Not only did you survive the party, it sounds like you actually had fun!

cantaccept posted 12/19/2013 10:22 AM

What a great accomplishment, build on every success!

Instruments are such a great equalizer, makes you feel part even when you don't talk.

I am going to my first party on Saturday, terrified. I have not been out on my own since WH returned last January. While he was gone the first time I went out once and it was hell. I don't think I was ready, it was two weeks after dday, I was still a zombie!

Now, he is still in the house until next Thursday but I am trying to keep going, finding the positive. Still scared to go alone but I am going anyway.

Pass posted 12/19/2013 10:42 AM

Thanks so much, everyone. It seems weird that whenever someone says something nice to me - like y'all just did - it makes me tear up. I've been wanting someone to say nice things for my entire marriage. It seems odd that I'm getting it from strangers instead of the woman I loved.

But I guess I can hardly consider you strangers with the way I've been spilling my guts, eh?

And yes, I definitely had fun: I talked, I played music, I woke up without a hangover.
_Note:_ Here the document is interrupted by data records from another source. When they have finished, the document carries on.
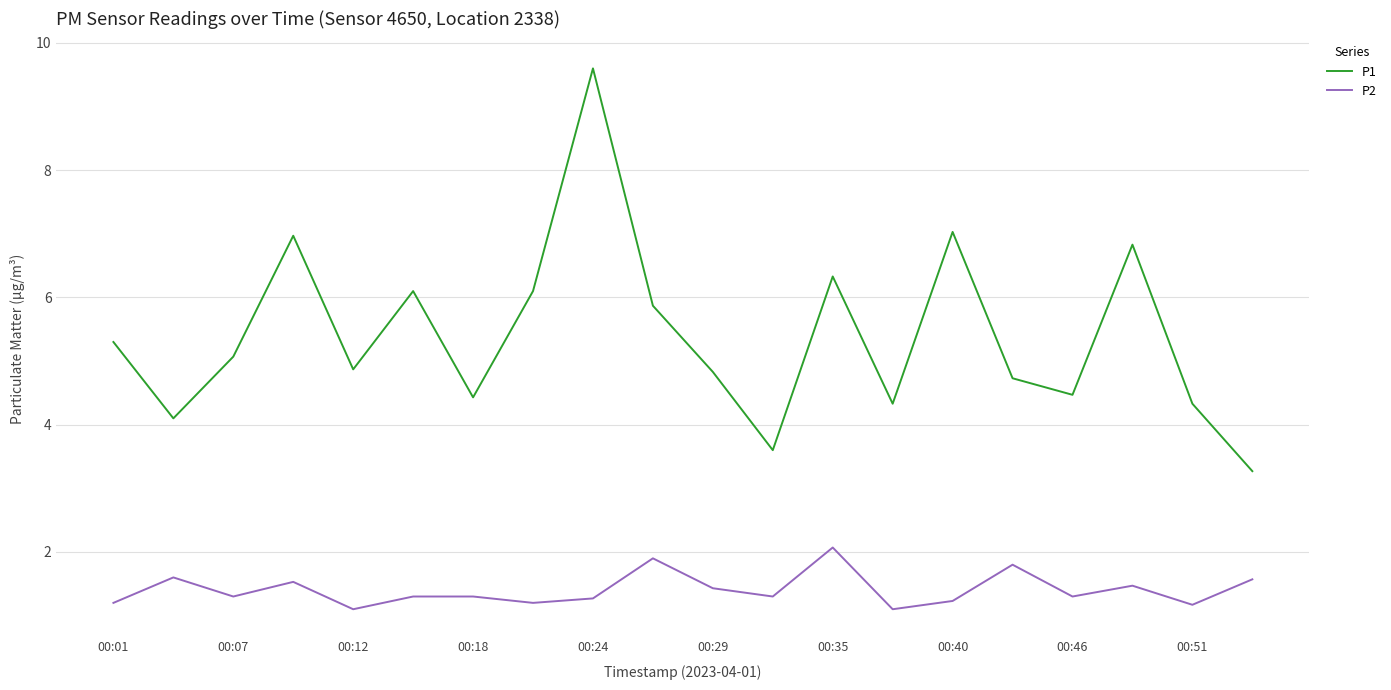

True or false: P2 and P1 intersect in this chart.

False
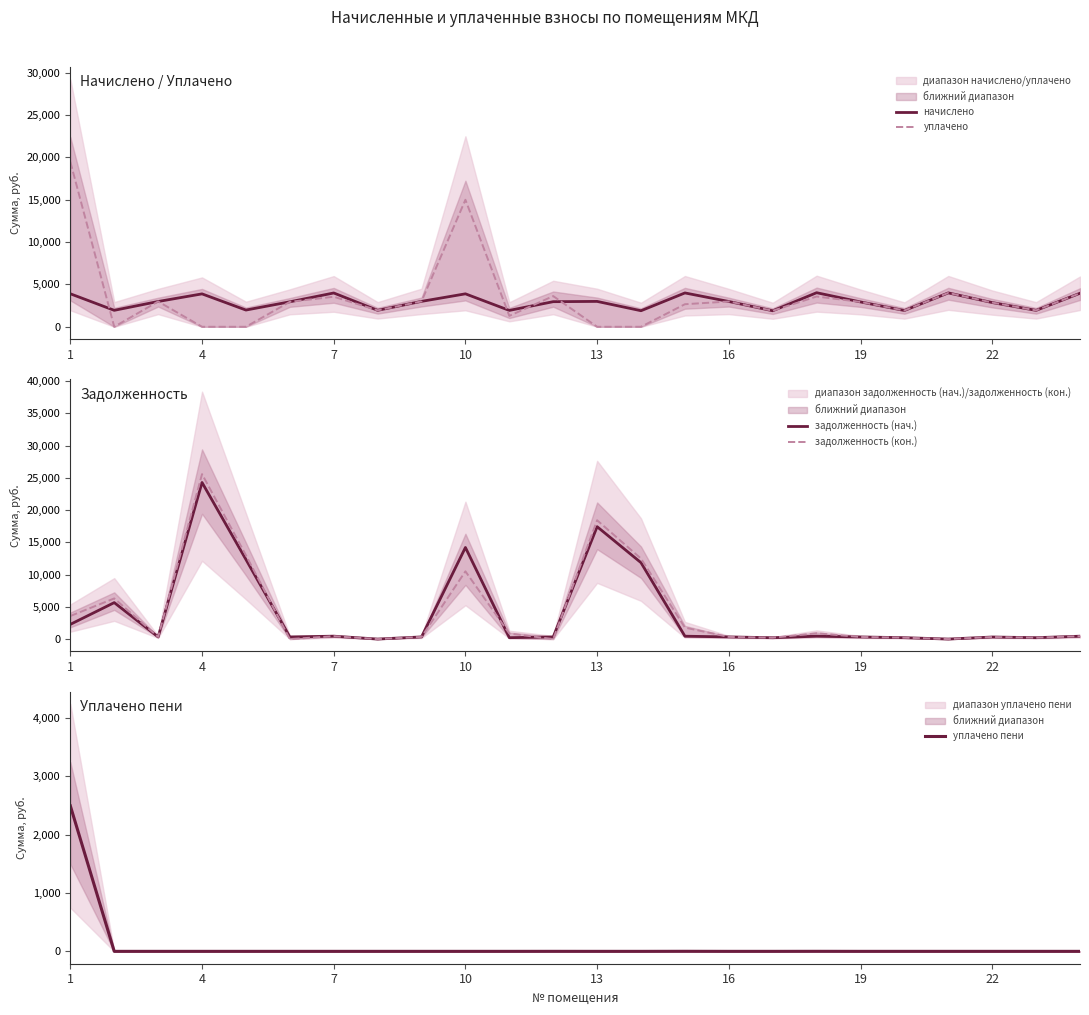

Is this an area chart (filled region under the line)?

No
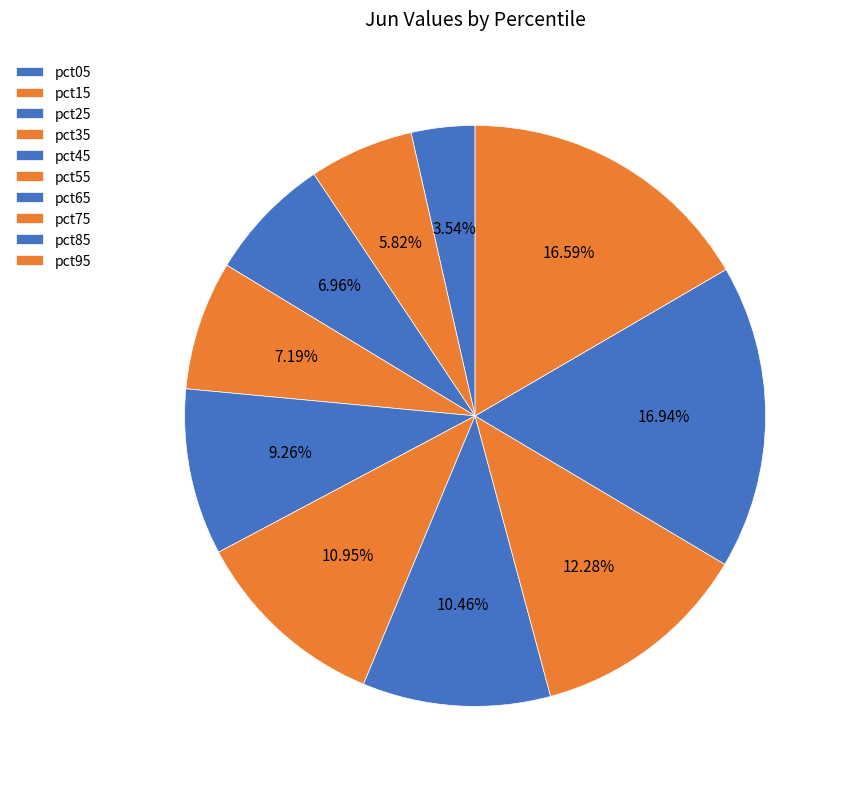

Is pct65 the majority of the pie?

No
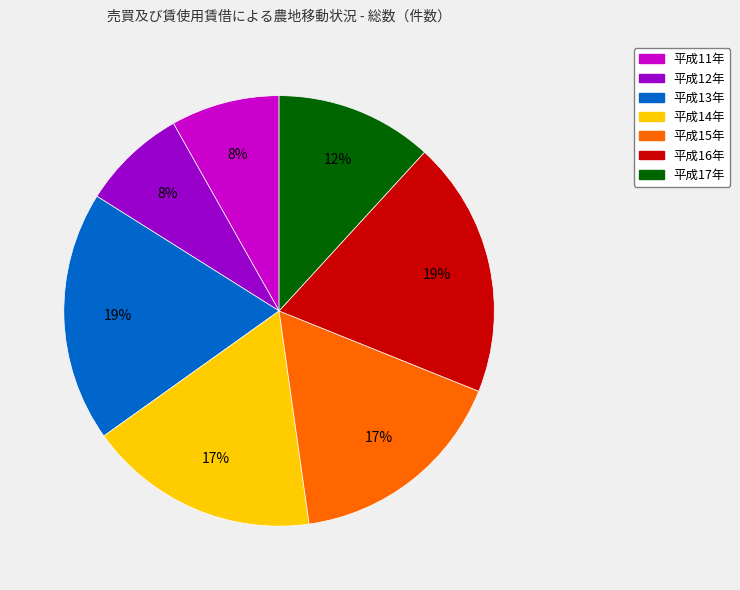

The 平成15年 slice represents 17% of the pie. True or false?

True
cantaccept: Good for you! You've got this. I just read your profile, and you're not so fucked up as you may think you are (that's meant as a compliment, even if it may not read as one!). You can enjoy yourself too.

suckstobeme posted 12/19/2013 10:54 AM

Pass - look how far you've come - you should be so proud of yourself and looking forward to a new life that doesn't include an anchor of abuse around your neck!!!!

nowiknow23 posted 12/19/2013 11:10 AM

I've gotta tell you: I fucking thrived!
I love this SO much, pass. Woo hoo!

JessicaFL127 posted 12/19/2013 11:16 AM

Nice job, buddy! Good for you.

k94ever posted 12/19/2013 15:52 PM

See....... youze a good person.

Smart tactical move on leaving the banjo at home BTW.


k9

nowiknow23 posted 12/19/2013 15:54 PM

Smart tactical move on leaving the banjo at home BTW.
A banjo (like any other instrument) is a joy in the hands of a skilled musician.

abbycadabby posted 12/19/2013 16:25 PM

I've gotta tell you: I fucking thrived!

That's because musicians are cool!

Keep up the good work.

NotFixable posted 12/19/2013 16:45 PM

That's great! You are much stronger than you ever thought you were. Way to go!

Chrysalis123 posted 12/19/2013 17:18 PM

Way to go!

I know how hard socializing is because I have the same issue. X-NPD always ridiculed me for it too.

Good for you!!!

PurpleRose posted 12/19/2013 20:55 PM

Music is your thing pass... Use what you got!

I'm so happy for you-- keep up the good work!

PurpleBirch posted 12/19/2013 22:18 PM

Good for you :) I think you used a good strategy with those people. However, being somewhat introverted, I see nothing wrong with hanging around one person all night. Just sayin.

I'm glad it worked out well for you. Some of my favourite parties in the past have been where all these talented musicians would just take out whatever instrument and just sing/play. Great idea bringing the mandolin.

Pass posted 12/20/2013 00:30 AM

Thanks y'all. I really am feeling quite proud of myself! This is something that has always been a HUGE battle for me.

And for the record k9, I would be just as proud if I had done this with one of my banjos, instead of my mandolin!